It was a Thursday night. I had been asked to bring Holy Communion to the home of a man named Joseph Macri. All I knew about Joseph is that he was on hospice and was expected to die very shortly. His daughters wanted him to receive Jesus in the Eucharist one last time.
When I entered the home, Joseph was asleep on a bed in the living room. His daughters told me something about his life. He was 101 years old. Born in Italy, he came to the United States at age 11 when his parents finally had enough money for him to join them in Indiana.

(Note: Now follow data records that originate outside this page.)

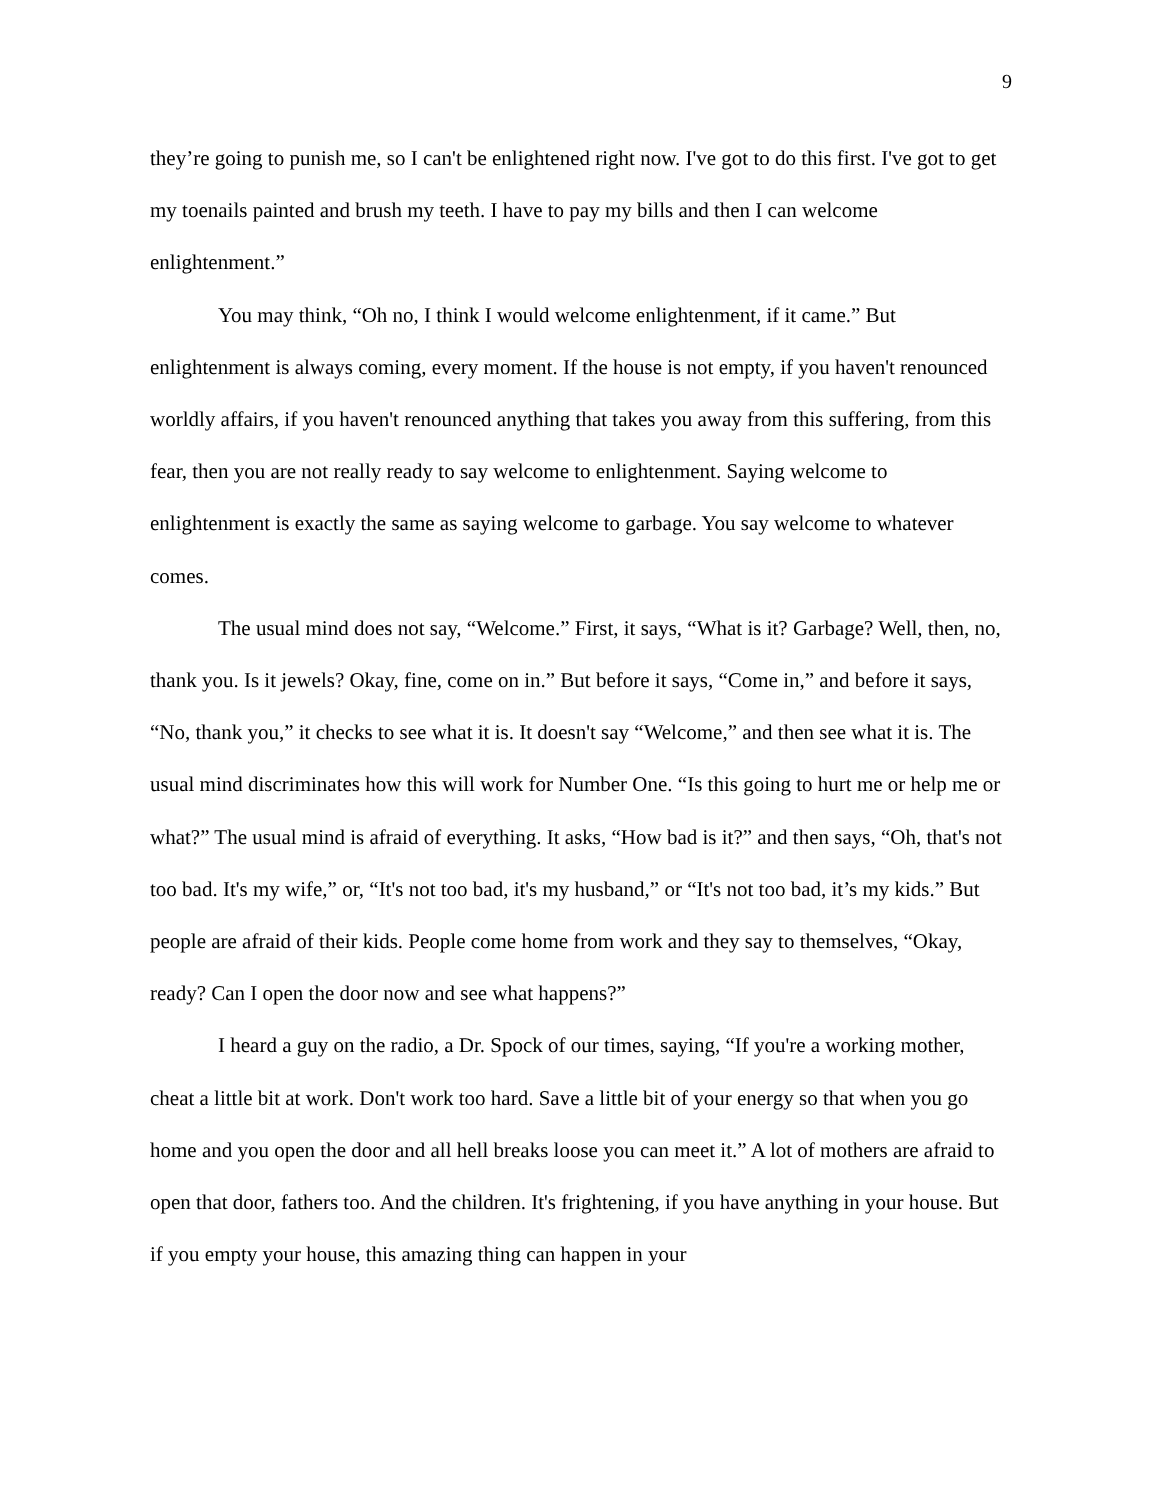9
they’re going to punish me, so I can't be enlightened right now. I've got to do this first. I've got to get my toenails painted and brush my teeth. I have to pay my bills and then I can welcome enlightenment.”
You may think, “Oh no, I think I would welcome enlightenment, if it came.” But enlightenment is always coming, every moment. If the house is not empty, if you haven't renounced worldly affairs, if you haven't renounced anything that takes you away from this suffering, from this fear, then you are not really ready to say welcome to enlightenment. Saying welcome to enlightenment is exactly the same as saying welcome to garbage. You say welcome to whatever comes.
The usual mind does not say, “Welcome.” First, it says, “What is it? Garbage? Well, then, no, thank you. Is it jewels? Okay, fine, come on in.” But before it says, “Come in,” and before it says, “No, thank you,” it checks to see what it is. It doesn't say “Welcome,” and then see what it is. The usual mind discriminates how this will work for Number One. “Is this going to hurt me or help me or what?” The usual mind is afraid of everything. It asks, “How bad is it?” and then says, “Oh, that's not too bad. It's my wife,” or, “It's not too bad, it's my husband,” or “It's not too bad, it’s my kids.” But people are afraid of their kids. People come home from work and they say to themselves, “Okay, ready? Can I open the door now and see what happens?”
I heard a guy on the radio, a Dr. Spock of our times, saying, “If you're a working mother, cheat a little bit at work. Don't work too hard. Save a little bit of your energy so that when you go home and you open the door and all hell breaks loose you can meet it.” A lot of mothers are afraid to open that door, fathers too. And the children. It's frightening, if you have anything in your house. But if you empty your house, this amazing thing can happen in your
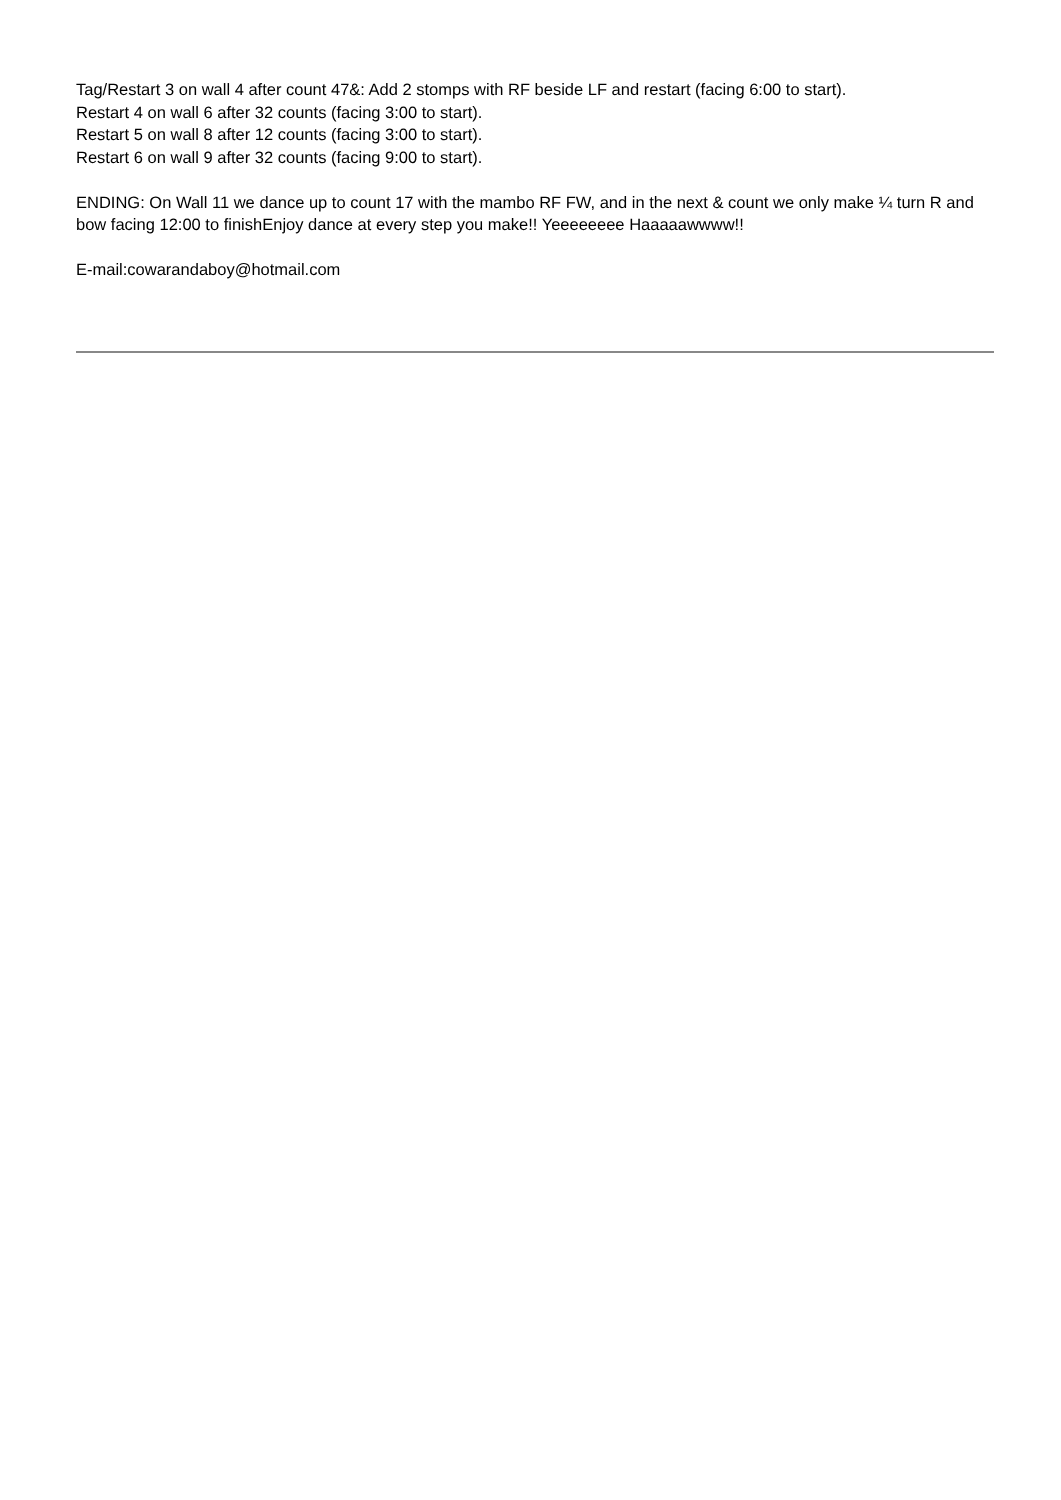Tag/Restart 3 on wall 4 after count 47&: Add 2 stomps with RF beside LF and restart (facing 6:00 to start).
Restart 4 on wall 6 after 32 counts (facing 3:00 to start).
Restart 5 on wall 8 after 12 counts (facing 3:00 to start).
Restart 6 on wall 9 after 32 counts (facing 9:00 to start).
ENDING: On Wall 11 we dance up to count 17 with the mambo RF FW, and in the next & count we only make ¼ turn R and bow facing 12:00 to finishEnjoy dance at every step you make!! Yeeeeeeee Haaaaawwww!!
E-mail:cowarandaboy@hotmail.com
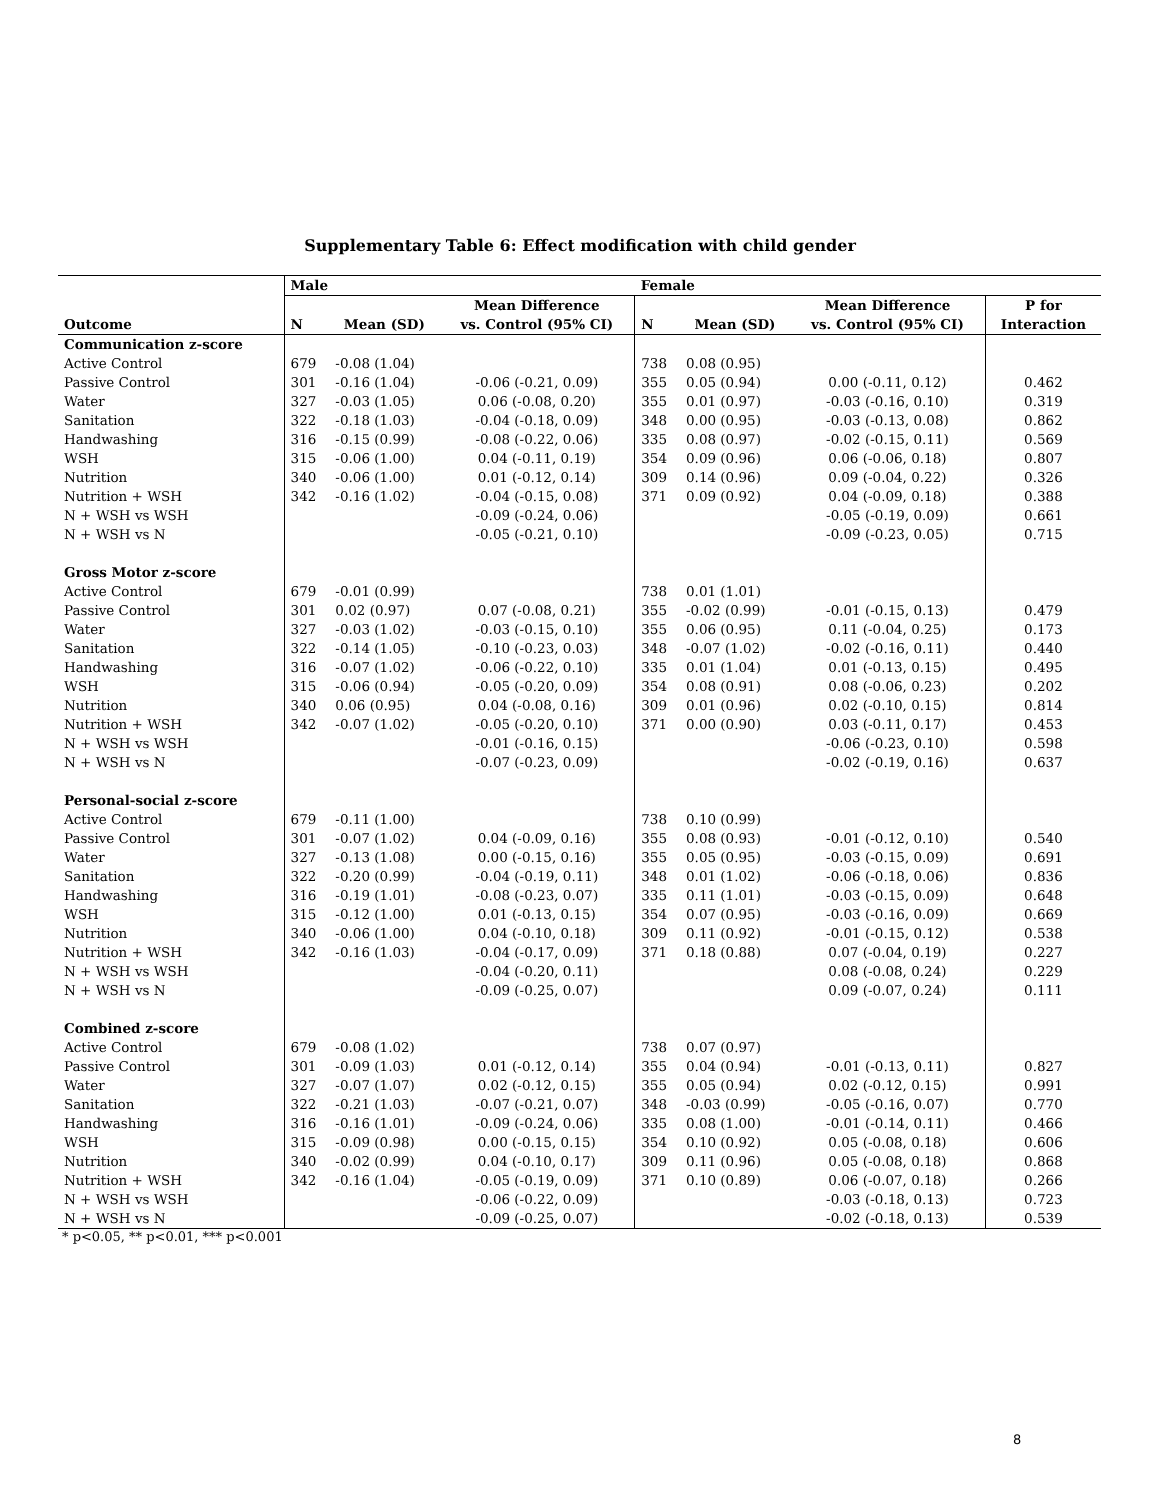Supplementary Table 6: Effect modification with child gender
| | Male | | | Female | | | |
| | | | Mean Difference | | | Mean Difference | P for |
| Outcome | N | Mean (SD) | vs. Control (95% CI) | N | Mean (SD) | vs. Control (95% CI) | Interaction |
| Communication z-score | | | | | | | |
| Active Control | 679 | -0.08 (1.04) | | 738 | 0.08 (0.95) | | |
| Passive Control | 301 | -0.16 (1.04) | -0.06 (-0.21, 0.09) | 355 | 0.05 (0.94) | 0.00 (-0.11, 0.12) | 0.462 |
| Water | 327 | -0.03 (1.05) | 0.06 (-0.08, 0.20) | 355 | 0.01 (0.97) | -0.03 (-0.16, 0.10) | 0.319 |
| Sanitation | 322 | -0.18 (1.03) | -0.04 (-0.18, 0.09) | 348 | 0.00 (0.95) | -0.03 (-0.13, 0.08) | 0.862 |
| Handwashing | 316 | -0.15 (0.99) | -0.08 (-0.22, 0.06) | 335 | 0.08 (0.97) | -0.02 (-0.15, 0.11) | 0.569 |
| WSH | 315 | -0.06 (1.00) | 0.04 (-0.11, 0.19) | 354 | 0.09 (0.96) | 0.06 (-0.06, 0.18) | 0.807 |
| Nutrition | 340 | -0.06 (1.00) | 0.01 (-0.12, 0.14) | 309 | 0.14 (0.96) | 0.09 (-0.04, 0.22) | 0.326 |
| Nutrition + WSH | 342 | -0.16 (1.02) | -0.04 (-0.15, 0.08) | 371 | 0.09 (0.92) | 0.04 (-0.09, 0.18) | 0.388 |
| N + WSH vs WSH | | | -0.09 (-0.24, 0.06) | | | -0.05 (-0.19, 0.09) | 0.661 |
| N + WSH vs N | | | -0.05 (-0.21, 0.10) | | | -0.09 (-0.23, 0.05) | 0.715 |
| Gross Motor z-score | | | | | | | |
| Active Control | 679 | -0.01 (0.99) | | 738 | 0.01 (1.01) | | |
| Passive Control | 301 | 0.02 (0.97) | 0.07 (-0.08, 0.21) | 355 | -0.02 (0.99) | -0.01 (-0.15, 0.13) | 0.479 |
| Water | 327 | -0.03 (1.02) | -0.03 (-0.15, 0.10) | 355 | 0.06 (0.95) | 0.11 (-0.04, 0.25) | 0.173 |
| Sanitation | 322 | -0.14 (1.05) | -0.10 (-0.23, 0.03) | 348 | -0.07 (1.02) | -0.02 (-0.16, 0.11) | 0.440 |
| Handwashing | 316 | -0.07 (1.02) | -0.06 (-0.22, 0.10) | 335 | 0.01 (1.04) | 0.01 (-0.13, 0.15) | 0.495 |
| WSH | 315 | -0.06 (0.94) | -0.05 (-0.20, 0.09) | 354 | 0.08 (0.91) | 0.08 (-0.06, 0.23) | 0.202 |
| Nutrition | 340 | 0.06 (0.95) | 0.04 (-0.08, 0.16) | 309 | 0.01 (0.96) | 0.02 (-0.10, 0.15) | 0.814 |
| Nutrition + WSH | 342 | -0.07 (1.02) | -0.05 (-0.20, 0.10) | 371 | 0.00 (0.90) | 0.03 (-0.11, 0.17) | 0.453 |
| N + WSH vs WSH | | | -0.01 (-0.16, 0.15) | | | -0.06 (-0.23, 0.10) | 0.598 |
| N + WSH vs N | | | -0.07 (-0.23, 0.09) | | | -0.02 (-0.19, 0.16) | 0.637 |
| Personal-social z-score | | | | | | | |
| Active Control | 679 | -0.11 (1.00) | | 738 | 0.10 (0.99) | | |
| Passive Control | 301 | -0.07 (1.02) | 0.04 (-0.09, 0.16) | 355 | 0.08 (0.93) | -0.01 (-0.12, 0.10) | 0.540 |
| Water | 327 | -0.13 (1.08) | 0.00 (-0.15, 0.16) | 355 | 0.05 (0.95) | -0.03 (-0.15, 0.09) | 0.691 |
| Sanitation | 322 | -0.20 (0.99) | -0.04 (-0.19, 0.11) | 348 | 0.01 (1.02) | -0.06 (-0.18, 0.06) | 0.836 |
| Handwashing | 316 | -0.19 (1.01) | -0.08 (-0.23, 0.07) | 335 | 0.11 (1.01) | -0.03 (-0.15, 0.09) | 0.648 |
| WSH | 315 | -0.12 (1.00) | 0.01 (-0.13, 0.15) | 354 | 0.07 (0.95) | -0.03 (-0.16, 0.09) | 0.669 |
| Nutrition | 340 | -0.06 (1.00) | 0.04 (-0.10, 0.18) | 309 | 0.11 (0.92) | -0.01 (-0.15, 0.12) | 0.538 |
| Nutrition + WSH | 342 | -0.16 (1.03) | -0.04 (-0.17, 0.09) | 371 | 0.18 (0.88) | 0.07 (-0.04, 0.19) | 0.227 |
| N + WSH vs WSH | | | -0.04 (-0.20, 0.11) | | | 0.08 (-0.08, 0.24) | 0.229 |
| N + WSH vs N | | | -0.09 (-0.25, 0.07) | | | 0.09 (-0.07, 0.24) | 0.111 |
| Combined z-score | | | | | | | |
| Active Control | 679 | -0.08 (1.02) | | 738 | 0.07 (0.97) | | |
| Passive Control | 301 | -0.09 (1.03) | 0.01 (-0.12, 0.14) | 355 | 0.04 (0.94) | -0.01 (-0.13, 0.11) | 0.827 |
| Water | 327 | -0.07 (1.07) | 0.02 (-0.12, 0.15) | 355 | 0.05 (0.94) | 0.02 (-0.12, 0.15) | 0.991 |
| Sanitation | 322 | -0.21 (1.03) | -0.07 (-0.21, 0.07) | 348 | -0.03 (0.99) | -0.05 (-0.16, 0.07) | 0.770 |
| Handwashing | 316 | -0.16 (1.01) | -0.09 (-0.24, 0.06) | 335 | 0.08 (1.00) | -0.01 (-0.14, 0.11) | 0.466 |
| WSH | 315 | -0.09 (0.98) | 0.00 (-0.15, 0.15) | 354 | 0.10 (0.92) | 0.05 (-0.08, 0.18) | 0.606 |
| Nutrition | 340 | -0.02 (0.99) | 0.04 (-0.10, 0.17) | 309 | 0.11 (0.96) | 0.05 (-0.08, 0.18) | 0.868 |
| Nutrition + WSH | 342 | -0.16 (1.04) | -0.05 (-0.19, 0.09) | 371 | 0.10 (0.89) | 0.06 (-0.07, 0.18) | 0.266 |
| N + WSH vs WSH | | | -0.06 (-0.22, 0.09) | | | -0.03 (-0.18, 0.13) | 0.723 |
| N + WSH vs N | | | -0.09 (-0.25, 0.07) | | | -0.02 (-0.18, 0.13) | 0.539 |
* p<0.05, ** p<0.01, *** p<0.001
8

He worked in an auto plant (Studebaker) until it closed, then found work in other factories. He built his own home in South Bend, Indiana by himself. He ushered at Notre Dame home football games for almost 40 years.
After his daughters woke Joseph up, he and I had a long conversation. Despite being so close to death, he had a gleam in his eye and a joyful spirit. He spoke lovingly of his wife, Gina, with whom he had shared 70 years of marriage. He said he had never raised his voice to her and that he always tried to fulfill every one of her requests. About his employment over so many years, he said simply, "I worked hard."
At around 3 a.m. on the following Saturday morning, I woke up and reflected on Joseph's life. I thought of how I would summarize the beauty and simplicity of his life. Here's what I came up with:
1. You do what you're supposed to do in every aspect of your life.
2. You do it as best as you can.
3. You experience the joy that comes when you follow steps 1 and 2.
A good prayer is that all of us would be inspired by the life of Joe Macri to live as he did. In our final moments on earth, may we, just like Joe, have a gleam in our eye and a joyful spirit.